On a side note, higher tourism numbers bring with them several challenges to the country’s infrastructure, which the government must not ignore. A holistic plan to improve public infrastructure – water, sewage, roads and connectivity, open spaces, cleanliness, law and order – must be put in place with a government-wide commitment to upscale the country.

Much has been said and still can be said on how public infrastructure can be upgraded but this is not the scope of this leader.

What is of concern is that while an airline like Ryanair continues to perform well with a creep-ing dominance in Malta, the national airline Air Malta remains in limbo.

With the European Commission reluctant to give its verdict yet on whether it will allow government to inject funds into Air Malta, this newspaper reports today that government will be taking a final decision on the airline’s future after the summer.

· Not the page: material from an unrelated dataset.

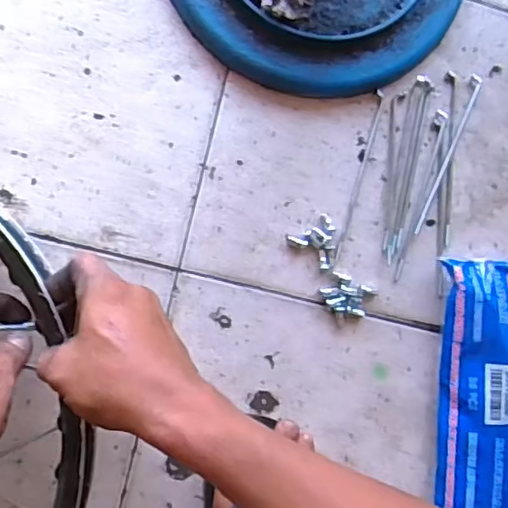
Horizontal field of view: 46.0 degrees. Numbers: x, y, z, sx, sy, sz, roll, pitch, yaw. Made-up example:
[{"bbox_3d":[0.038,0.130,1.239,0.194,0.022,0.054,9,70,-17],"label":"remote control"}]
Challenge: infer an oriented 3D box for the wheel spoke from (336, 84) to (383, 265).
[{"bbox_3d":[0.092,-0.067,0.520,0.007,0.004,0.155,15,86,-7],"label":"wheel spoke"}]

The decision will determine whether Air Malta will wind down and a new State-owned airline is created. If Air Malta ceases to exist and a new airline takes its place, government will be able to start afresh without the legacy issues that have hounded Air Malta for too long.

Hopefully, government will learn from the sins of the past and not repeat them. Air Malta has since its inception been used as a glorified JobsPlus agency, used by ministers to employ their constituents. This temptation must be avoided if a new airline is created.

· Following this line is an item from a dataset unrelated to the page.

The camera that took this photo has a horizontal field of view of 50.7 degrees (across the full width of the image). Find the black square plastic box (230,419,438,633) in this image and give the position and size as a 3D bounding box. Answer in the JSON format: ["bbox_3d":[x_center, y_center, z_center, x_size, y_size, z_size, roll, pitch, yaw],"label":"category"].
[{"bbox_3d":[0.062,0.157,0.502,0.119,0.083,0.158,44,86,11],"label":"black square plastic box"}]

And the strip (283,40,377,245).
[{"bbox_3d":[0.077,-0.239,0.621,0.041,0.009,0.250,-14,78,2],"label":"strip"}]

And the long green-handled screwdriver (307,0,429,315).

It is in Malta’s strategic interest to have a national airline but this should not serve the interests of whoever is in power.

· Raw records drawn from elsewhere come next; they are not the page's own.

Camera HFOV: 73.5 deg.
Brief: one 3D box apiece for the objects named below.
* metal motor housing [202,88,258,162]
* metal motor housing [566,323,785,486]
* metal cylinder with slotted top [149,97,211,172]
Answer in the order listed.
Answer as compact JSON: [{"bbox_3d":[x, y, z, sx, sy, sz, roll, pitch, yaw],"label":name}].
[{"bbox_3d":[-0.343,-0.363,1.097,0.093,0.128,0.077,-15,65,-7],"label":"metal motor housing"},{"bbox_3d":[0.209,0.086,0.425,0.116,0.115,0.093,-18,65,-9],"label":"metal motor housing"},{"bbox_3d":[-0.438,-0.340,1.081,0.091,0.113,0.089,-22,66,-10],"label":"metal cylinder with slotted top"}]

The ongoing Air Malta saga is just one of the significant challenges facing the airline industry in Malta.

A proposed aviation fuel tax across the EU is bound to punish countries on the periphery like Malta more than it does larger countries with a myriad of connectivity options. The tax excludes long-haul flights, which arguably have a much higher carbon footprint. All of the flights to and from Malta are short haul and will be disproportionately impacted by the fuel tax.

Ryanair CEO David O’Brien yesterday sounded a fresh warning on the EU fuel tax that is part of the bloc’s drive to cut down on carbon emissions. He echoed Air Malta’s warning from last year about the tax and urged the Maltese government to oppose it.

But he also made reference to the “unprofessional” behaviour of Malta’s Air Traffic Controllers, which he claimed was causing additional fuel consumption.

O’Brien said aircraft were sometimes inexplicably put into holding positions that meant additional fuel was being consumed needlessly. The authorities must look into these claims and if they are true take the appropriate steps to cut out the nonsense.